Paul Laverty et Ken Loach, dans Sorry We Missed You, font ce qu’ils ont toujours fait : démonter une logique tout en se penchant sur des cas individuels, et en mesurant les effets sur l’individu mais aussi le groupe le plus immédiat (de la famille à la communauté). Comme je l’avance ci-dessous, je pense que l’aspect de démonstration qui se trouve dans la plupart de leurs films est largement tempéré ici par l’incarnation, à mon sens totalement réussie. Ce film, on ne peut plus actuel à sa sortie, se saisissant à bras le corps d’une des questions les plus pressantes dans nombre de sociétés de par le monde, est-il déjà au moins en partie caduc ? Il est évidemment trop tôt pour l’affirmer, et rien ne dit que nous ne reviendrons pas en arrière malgré les changements majeurs que risquent de nous apporter les mois et les années à venir, malgré ce que nous allons apprendre et ce à quoi nous allons tous être un peu plus forcés à réfléchir. Pour l’instant, ce que décrivent en restant largement à un niveau individuel Laverty et Loach est complètement notre monde, et il s’agit de l’observer et de le comprendre au moment même où il est mis à mal. Ce film a fait dans les salles françaises environ quatre fois moins d’entrées que son film précédent, I, Daniel Blake / Moi, Daniel Blake. C’est un film que j’aime moins en tant que film, qui peut sembler plus ouvertement personnel dans son approche mais dont la dénonciation me frappe comme étant au bout du compte moins subtile, dont la portée m’apparaît moindre. Quoi qu’on en pense en définitive, il n’y a pas de raison pour que Sorry We Missed You soit vu par beaucoup moins de spectateurs. Je pense pour ma part qu’en termes de scénario et d’incarnation par les acteurs, il se place un cran au-dessus. Et je ne reviens pas sur sa nécessité, qui m’apparaît comme bien plus grande.

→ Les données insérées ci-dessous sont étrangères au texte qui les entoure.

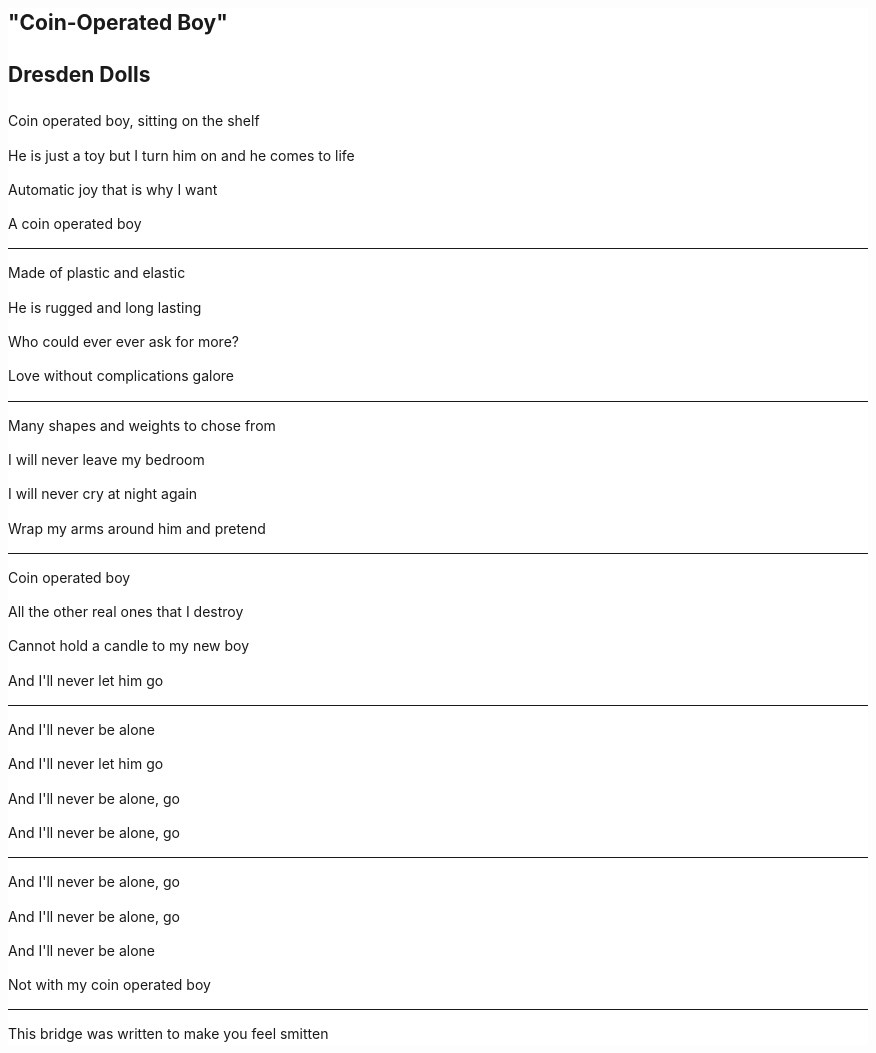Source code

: <h2 id="10">"Coin-Operated Boy"<p>Dresden Dolls</p></h2>

Coin operated boy, sitting on the shelf

He is just a toy but I turn him on and he comes to life

Automatic joy that is why I want

A coin operated boy

----

Made of plastic and elastic

He is rugged and long lasting

Who could ever ever ask for more?

Love without complications galore

----

Many shapes and weights to chose from

I will never leave my bedroom

I will never cry at night again

Wrap my arms around him and pretend

----

Coin operated boy

All the other real ones that I destroy

Cannot hold a candle to my new boy

And I'll never let him go

----

And I'll never be alone

And I'll never let him go

And I'll never be alone, go

And I'll never be alone, go

----

And I'll never be alone, go

And I'll never be alone, go

And I'll never be alone

Not with my coin operated boy

----

This bridge was written to make you feel smitten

« De sa carrière à la télévision dans les années 70 et 80, alors qu’il n’arrivait plus à réunir les fonds nécessaires pour faire des films destinés aux salles – rappelons-le dans un contexte de crise profonde du cinéma britannique, avec une distribution très problématique – à ses tout derniers films, I, Daniel Blake / Moi, Daniel Blake (2016) et Sorry We Missed You (2019), Ken Loach aura bien été non seulement le portraitiste du Royaume Uni sous Margaret Thatcher et ses successeurs (y compris le Premier Ministre travailliste Tony Blair) comme on le présente parfois, mais surtout le chantre des petites gens, et singulièrement des travailleurs de plus en plus réduits à vivre d’expédients ou à se livrer à des activités malhonnêtes afin de pouvoir faire mieux que survivre. J’ai déjà pu écrire que, dans les nombreuses collaborations avec son scénariste des vingt dernières années Paul Laverty, je préfère les films où ils suivent la trajectoire de personnes s’enfermant dans une logique qu’ils montrent à l’œuvre avec beaucoup d’acuité, telle que l’adolescent de Sweet Sixteen (2002) ou la travailleuse qui se met à son compte dans It’s a Free World ! (2007). Je sais que je risque d’être bien minoritaire à préférer assez nettement Sorry We Missed You à sa très aimée deuxième Palme d’Or I, Daniel Blake : pour moi, sa plus grande nécessité politique – le rouleau compresseur des ‘contrats zéro heure’ et de la ‘gig economy’ nous affectent tous, ô combien – va de pair avec une plus grande attention à faire exister les personnages dans toutes leurs dimensions, sans les transformer en pures fonctions, ce qui était pour moi un peu trop le cas dans I, Daniel Blake. Dans Sorry We Missed You, je retrouve clairement tout ce que j’aime le plus chez Ken Loach, sa capacité à lester d’une humanité restituée dans sa complexité des ressorts scénaristiques parfois un peu trop volontaristes, les faisant accepter au spectateur parce que les personnages sont incarnés, au-delà de ce qu’ils peuvent représenter ou emblématiser. »
Dans cette perspective, il me faut saluer chaleureusement les quatre acteurs principaux, que je trouve tous à l’unisson, avec une enfant et un adolescent dont le personnage n’est jamais sacrifié, dont la présence à l’écran est toujours d’une justesse (ou d’une puissance) incroyable. C’est grâce à eux que le film finit par échapper à la démonstration ou à la leçon. Il me semble cependant important que, contrairement à certains films dans lesquels tout finit par se diluer dans l’intérêt porté à l’évolution de personnages individuels, les auteurs ne perdent jamais de vue qu’ils montrent une logique particulièrement viciée à l’œuvre. Ils le font avec grand talent, mais sans l’apport de ces acteurs, le résultat ne serait bien entendu pas aussi probant à l'écran.